La “nueva era”, el “nuevo orden mundial”, o como se le quiera llamar, anhela privarnos de la libertad, de nuestra propia e intransferible libertad, para que sea el consenso global de un puñado de opulentos totalitarios quien decida por nosotros mismos. O lo que es lo mismo, que un único poder plutocrático dicte desde sus instituciones las normas de conducta y las pautas de comportamiento que convengan según la moral de situación y el contexto útilmente diseñado.

Las soberanías de los estados irán perdiendo peso específico frente a las decisiones de organizaciones supranacionales, como las relativas a la seguridad, a la salud o a cualquiera que incida en el mega-bienestar social. Todas ellas tienen en común que despiden un hedor censor y altamente nocivo.

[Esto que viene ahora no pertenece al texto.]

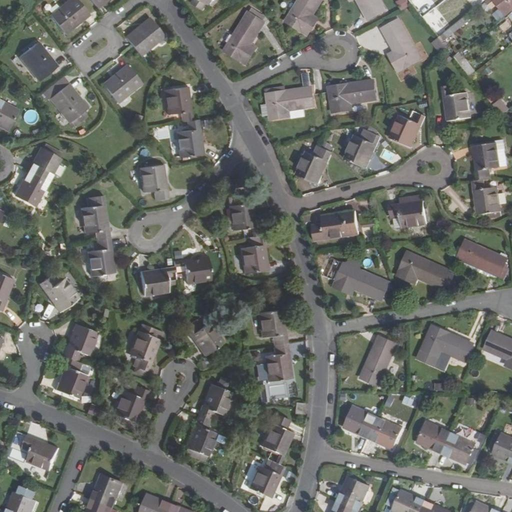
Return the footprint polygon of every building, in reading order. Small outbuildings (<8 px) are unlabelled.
[(78,0),(69,0),(50,16),(64,32),(75,24),(76,26),(91,14),(78,0)] [(91,0),(99,9),(108,0),(91,0)] [(208,4),(200,0),(193,0),(191,3),(204,11),(208,4)] [(299,0),(286,21),(309,35),(316,23),(311,20),(313,16),(323,0),(299,0)] [(385,10),(379,0),(357,0),(368,19),(385,10)] [(408,0),(398,0),(397,1),(403,10),(411,5),(408,0)] [(493,0),(486,0),(486,1),(486,2),(483,5),(483,7),(486,11),(488,11),(491,9),(492,10),(498,5),(493,0)] [(499,12),(502,9),(506,16),(511,11),(511,0),(493,0),(498,5),(499,6),(496,8),(499,12)] [(225,50),(247,64),(255,52),(249,49),(251,45),(265,23),(258,18),(260,14),(250,8),(225,50)] [(436,14),(430,18),(433,22),(439,18),(436,14)] [(471,19),(468,14),(439,37),(442,41),(468,20),(469,21),(471,19)] [(153,20),(151,18),(140,26),(142,28),(153,20)] [(421,59),(400,19),(382,29),(395,51),(389,54),(399,72),(421,59)] [(141,56),(166,36),(153,20),(142,28),(140,26),(126,37),(141,56)] [(511,26),(510,21),(501,25),(504,32),(511,27),(511,26)] [(76,26),(75,24),(64,32),(65,35),(76,26)] [(38,42),(36,44),(44,54),(47,52),(38,42)] [(39,81),(58,66),(47,52),(44,54),(36,44),(19,56),(39,81)] [(460,53),(455,57),(471,76),(476,72),(460,53)] [(143,83),(128,65),(114,76),(116,78),(105,86),(119,102),(143,83)] [(192,70),(185,74),(189,80),(195,77),(192,70)] [(63,76),(42,92),(48,100),(50,98),(69,84),(69,83),(63,76)] [(116,78),(114,76),(103,84),(105,86),(116,78)] [(377,100),(374,81),(329,87),(333,112),(352,110),(351,104),(377,100)] [(50,98),(70,123),(86,110),(78,99),(80,98),(69,84),(50,98)] [(163,90),(168,115),(186,112),(194,111),(193,108),(189,109),(186,94),(191,94),(189,86),(163,90)] [(448,86),(441,87),(443,96),(450,95),(448,86)] [(268,94),(269,104),(271,115),(271,120),(290,117),(289,110),(315,106),(312,87),(286,91),(268,94)] [(488,97),(493,103),(502,95),(497,89),(488,97)] [(443,99),(447,99),(449,113),(445,114),(447,121),(472,117),(469,93),(450,95),(443,96),(443,99)] [(80,98),(78,99),(86,110),(89,108),(80,98)] [(494,105),(502,115),(507,111),(510,109),(501,99),(494,105)] [(0,100),(0,127),(7,131),(18,111),(0,100)] [(269,104),(262,105),(264,116),(271,115),(269,104)] [(194,111),(186,112),(188,121),(195,120),(194,111)] [(389,137),(413,148),(416,141),(412,139),(418,126),(422,128),(427,116),(414,111),(411,119),(400,115),(389,137)] [(507,111),(502,115),(507,122),(511,118),(507,111)] [(180,158),(206,154),(205,145),(201,146),(198,132),(202,131),(200,119),(195,120),(188,121),(190,131),(176,133),(180,158)] [(422,128),(418,126),(412,139),(416,141),(422,128)] [(344,158),(368,168),(371,161),(368,160),(373,147),(376,148),(381,137),(368,131),(364,140),(354,135),(344,158)] [(498,143),(502,167),(507,166),(503,140),(498,141),(498,143)] [(476,169),(478,181),(484,180),(492,179),(490,169),(502,167),(498,143),(472,146),(473,154),(478,153),(480,168),(476,169)] [(33,164),(29,172),(49,183),(62,159),(61,159),(63,153),(48,145),(46,151),(41,148),(36,158),(40,160),(37,166),(33,164)] [(376,148),(373,147),(368,160),(371,161),(376,148)] [(296,174),(319,184),(323,177),(319,175),(325,162),(328,164),(333,153),(322,148),(318,156),(306,151),(296,174)] [(328,164),(325,162),(319,175),(323,177),(328,164)] [(158,200),(171,198),(169,189),(166,189),(161,164),(139,168),(144,193),(156,191),(158,200)] [(21,186),(16,195),(36,206),(49,183),(29,172),(24,180),(27,182),(24,187),(21,186)] [(490,217),(503,215),(499,187),(486,189),(484,180),(478,181),(472,181),(474,194),(477,193),(480,207),(476,208),(477,215),(490,213),(490,217)] [(228,197),(230,206),(255,201),(254,193),(228,197)] [(401,198),(402,203),(403,207),(425,203),(423,195),(401,198)] [(229,206),(233,231),(252,228),(259,226),(259,223),(255,224),(253,209),(256,209),(255,201),(230,206),(229,206)] [(403,229),(428,225),(425,203),(403,207),(402,203),(390,205),(392,219),(395,219),(396,228),(403,227),(403,229)] [(85,234),(96,232),(98,241),(99,250),(87,252),(92,277),(114,273),(109,248),(113,247),(112,239),(110,229),(107,230),(102,205),(81,208),(85,234)] [(107,205),(102,205),(107,230),(110,229),(107,205)] [(360,235),(356,210),(348,211),(349,214),(322,219),(323,223),(312,225),(315,242),(360,235)] [(259,226),(252,228),(254,237),(258,236),(261,236),(259,226)] [(261,236),(258,236),(260,245),(267,244),(265,235),(261,236)] [(508,259),(467,241),(459,258),(501,277),(508,259)] [(245,273),(271,269),(270,261),(266,262),(264,248),(267,247),(267,244),(260,245),(241,248),(245,273)] [(412,282),(415,276),(418,278),(443,288),(444,286),(449,288),(454,275),(449,273),(451,270),(409,252),(399,276),(412,282)] [(212,281),(209,255),(200,256),(201,260),(187,263),(186,258),(174,260),(175,266),(175,267),(185,266),(188,285),(212,281)] [(337,279),(342,265),(336,262),(330,276),(337,279)] [(345,262),(335,287),(348,293),(351,287),(354,288),(379,299),(386,281),(345,262)] [(175,266),(166,268),(167,274),(176,272),(175,267),(175,266)] [(145,297),(170,293),(167,274),(166,268),(163,268),(164,272),(149,274),(149,270),(141,271),(145,297)] [(0,311),(3,312),(6,303),(3,302),(12,278),(0,273),(0,311)] [(46,294),(50,292),(58,304),(54,306),(59,313),(80,298),(66,277),(56,283),(51,276),(39,284),(46,294)] [(16,280),(12,278),(3,302),(6,303),(16,280)] [(50,292),(46,294),(54,306),(58,304),(50,292)] [(280,310),(258,313),(262,338),(274,336),(275,345),(289,343),(288,334),(284,335),(280,310)] [(192,338),(195,336),(203,348),(200,350),(204,357),(226,342),(212,321),(202,327),(197,320),(184,328),(192,338)] [(72,331),(76,333),(70,346),(66,344),(61,356),(67,358),(74,361),(75,361),(79,352),(90,356),(99,334),(75,324),(72,331)] [(474,343),(433,325),(422,349),(439,357),(442,351),(466,361),(474,343)] [(76,333),(72,331),(66,344),(70,346),(76,333)] [(148,372),(149,373),(152,364),(149,362),(157,339),(138,331),(129,354),(140,359),(136,367),(148,372)] [(511,339),(494,331),(486,349),(509,360),(507,365),(511,367),(511,339)] [(195,336),(192,338),(200,350),(203,348),(195,336)] [(398,344),(380,336),(362,377),(379,385),(398,344)] [(162,341),(157,339),(149,362),(152,364),(162,341)] [(289,343),(275,345),(277,355),(265,357),(268,382),(290,379),(287,354),(290,353),(289,343)] [(212,357),(200,361),(202,367),(214,363),(212,357)] [(74,361),(67,358),(64,367),(71,369),(74,361)] [(63,370),(67,371),(61,384),(58,383),(55,390),(79,400),(88,376),(71,369),(64,367),(63,370)] [(136,367),(135,367),(133,372),(146,377),(148,372),(136,367)] [(67,371),(63,370),(58,383),(61,384),(67,371)] [(435,384),(436,391),(446,390),(446,383),(435,384)] [(215,385),(211,384),(202,407),(206,408),(215,385)] [(202,407),(199,416),(211,421),(215,412),(226,416),(235,394),(215,385),(206,408),(202,407)] [(122,391),(113,414),(133,422),(142,399),(146,400),(150,391),(137,386),(133,395),(122,391)] [(146,400),(142,399),(133,422),(137,424),(146,400)] [(305,404),(296,404),(296,412),(304,413),(305,404)] [(378,418),(353,407),(344,427),(369,438),(378,418)] [(275,413),(261,446),(279,453),(285,456),(287,453),(283,452),(288,439),(292,440),(295,434),(287,430),(291,420),(275,413)] [(190,450),(210,458),(219,435),(208,430),(211,421),(199,416),(195,425),(199,427),(190,450)] [(403,428),(378,418),(369,438),(377,442),(378,438),(385,441),(383,445),(393,449),(403,428)] [(452,433),(428,422),(419,442),(429,446),(430,443),(436,446),(435,449),(443,453),(452,433)] [(199,427),(195,425),(186,448),(190,450),(199,427)] [(452,433),(443,453),(451,457),(452,454),(458,456),(457,459),(467,464),(469,461),(473,463),(479,451),(474,448),(476,444),(452,433)] [(511,437),(503,433),(494,454),(504,459),(505,455),(511,457),(509,462),(511,462),(511,437)] [(27,462),(50,471),(59,451),(35,441),(36,438),(28,434),(23,447),(31,451),(27,462)] [(36,438),(35,441),(59,451),(60,447),(36,438)] [(292,440),(288,439),(283,452),(287,453),(292,440)] [(18,446),(10,443),(6,452),(15,455),(18,446)] [(285,456),(279,453),(275,462),(282,465),(285,456)] [(249,489),(273,500),(276,492),(272,491),(278,477),(282,479),(287,467),(282,465),(275,462),(269,460),(265,468),(258,466),(249,489)] [(11,465),(5,463),(3,471),(9,473),(11,465)] [(96,491),(93,499),(114,507),(123,482),(103,474),(99,485),(102,486),(100,492),(96,491)] [(282,479),(278,477),(272,491),(276,492),(282,479)] [(342,494),(338,502),(359,511),(370,487),(349,478),(344,488),(348,490),(345,496),(342,494)] [(15,493),(7,511),(28,511),(29,510),(32,511),(36,502),(33,500),(36,494),(22,488),(19,495),(15,493)] [(403,490),(393,511),(395,511),(422,511),(427,501),(418,497),(417,501),(411,498),(412,494),(403,490)] [(169,511),(173,504),(148,494),(141,511),(169,511)] [(93,499),(88,511),(112,511),(114,507),(93,499)] [(435,504),(427,501),(422,511),(451,511),(441,507),(439,511),(434,508),(435,504)] [(473,511),(477,503),(471,501),(465,511),(473,511)] [(488,506),(478,501),(477,503),(473,511),(501,511),(494,509),(492,511),(491,511),(487,510),(488,506)] [(358,511),(359,511),(338,502),(334,511),(336,511),(358,511)]
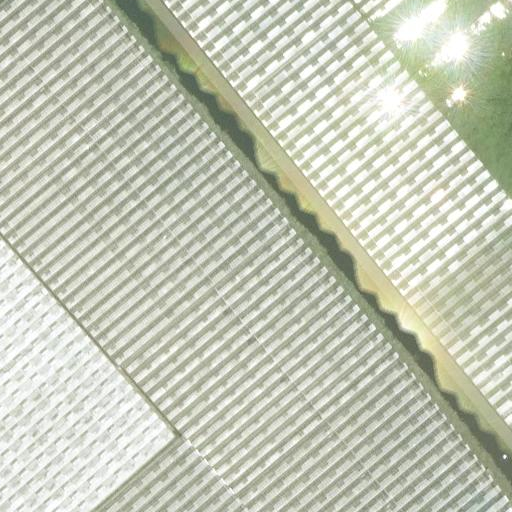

Y digo peligroso porque cuando otros deciden por nosotros qué está bien y qué está mal, deviene la extinción de la dignidad humana dando paso a la esclavitud del descrédito intelectual.

No permitamos que los valores antropológicos que definen la esencia de la humanidad, así como las costumbres más arraigadas de la sabiduría popular y las creencias que animan trascendentalmente el sostenimiento de nuestras vidas, sean subvertidos por la dictadura de las ideas. ¿De verdad vamos a permitir caer en concesiones absolutistas e incluso malthusianas, de quienes se erigen en los neos-fascio-intelectuales de turno, adueñándose de nuestra propia integridad, convirtiéndonos en autómatas como aves de corral o borregos de un rebaño? Rotundamente me niego a contribuir en los errores de las mayorías timoratas. Que cada cual satisfaga su destino, sí, pero que la excreción no salpique.